We see the same kind of harmonics generated in all music instruments that work by mechanical vibration. For example, the column of air in a flute or clarinet has multiple vibrational modes. The skin of a tuned drum has an even more complex vibrational pattern, because it's three-dimensional.

The harmonic structure of a mathematically-perfect sawtooth wave isn't hugely different from that of a bowed violin string -- there's a fundamental, and a series of harmonics at gradually decreasing amplitudes. So the "A" above middle C has has the fundamental at 440 Hz, and higher harmonics at 1320Hz, 2200 Hz, and so on.

Let's look at the frequency spectrum of the simulated 150 Hz tone.
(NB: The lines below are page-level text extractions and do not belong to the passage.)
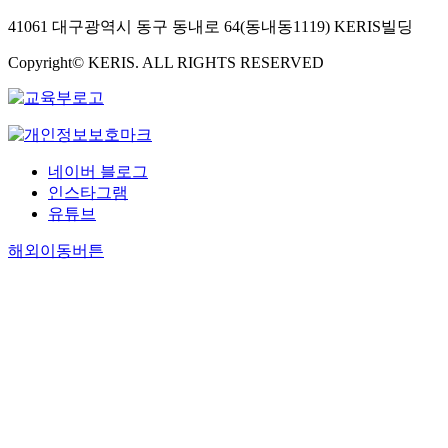
41061 대구광역시 동구 동내로 64(동내동1119) KERIS빌딩
Copyright© KERIS. ALL RIGHTS RESERVED
네이버 블로그
인스타그램
유튜브
해외이동버튼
I generated this plot using a software spectrum analyser although, in fact, I know exactly what its frequency components are, because I generated them in software. But checking the spectrum is something you can do yourself on the FLAC files, if you don't believe me (and many people don't).

spectrum plot

The simulated 150Hz tone actually has four harmonics: at 300 Hz, 450 Hz, 600 Hz, and 750 Hz. Although it isn't clear in the displayed spectrum, these harmonics have gradually-decreasing amplitudes, as is the case with most musical tones. What's most important is that the spectrum shows nothing at 150 Hz -- but we could have guessed that by looking at the waveform, which repeats at the same frequency as a 300 Hz sawtooth.

The overtones of the simulated 150 Hz tone don't correspond to any musical instrument -- not one that I know about, anyway. As the fundamental frequency is 300 Hz, if this were a musical tone the next harmonic would be at 600 Hz or higher, not 450 Hz.

If an instrument playing at 300 Hz wouldn't have harmonics at 450 Hz and 750 Hz, what would? In case you haven't guessed -- it's an instrument playing at 150 Hz. A 150 Hz sawtooth, or a bowed violin string, would have harmonics and 300 Hz, 450 Hz, 600 Hz, and 750 Hz -- exactly as the simulated tone does.

It turns out that the human ear-brain combination is very good at harmonic analysis. The structure of the cochlea -- the sensor part of the ear -- is a resonating chamber with a huge number of distinct frequency sensors. The analysis isn't done in the brain entirely -- the first part of the analysis is done in the ear itself.

In early life we become very familiar with the sounds created by vibrating bodies -- most obviously the human voice. Vocal sounds are caused by the vibration of the air column in the trachea. We develop an expectation that a tone will have a particular pattern of harmonics, broadly matching those of the voice. This expectation is so strong that we interpret the simulated 150 Hz tone as a pattern of harmonics that matches an object vibrating at 150 Hz -- even though there is absolutely no vibrational component at that frequency. In short, our ear-brain combination pays more heed to the frequency components than to the fundamental frequency, when assigning a pitch to a sound.

There's another very simple way to hear the phenomenon described in this article, if you have a piano (electronic or acoustic) available. Just play the bottom (left-hand) octave of the piano, as a descending scale. I would imagine that you hear each note in this scale as a lower pitch than the preceding one. And, yet, if your piano is conventionally tuned, the lowest five notes (at least) are below the usual limit of human hearing (20 Hz).

If you play the lowest two octaves of the piano as a descending scale, you'll probably notice a distinct change in timbre somewhere between the two octaves. Although the pitches (as perceived) continue to decrease as you play down the keyboard, at some point your ear loses the ability to respond to the very lowest, fundamental frequency. However, the overtones corresponding to that fundamental frequency are still present, and still registered by your ear. So your brain fills in the missing fundamental, and assigns the pitch of that fundamental to the note you perceive. However, the bottom few notes sound "tinny" (lacking a better word), presumably because we can't hear the fundamental frequency.

In short, pitch isn't the same as frequency. "Pitch" is something we perceive, based on frequency analysis caused by our brains. It may, or may not, correspond to frequency in a specific musical tone.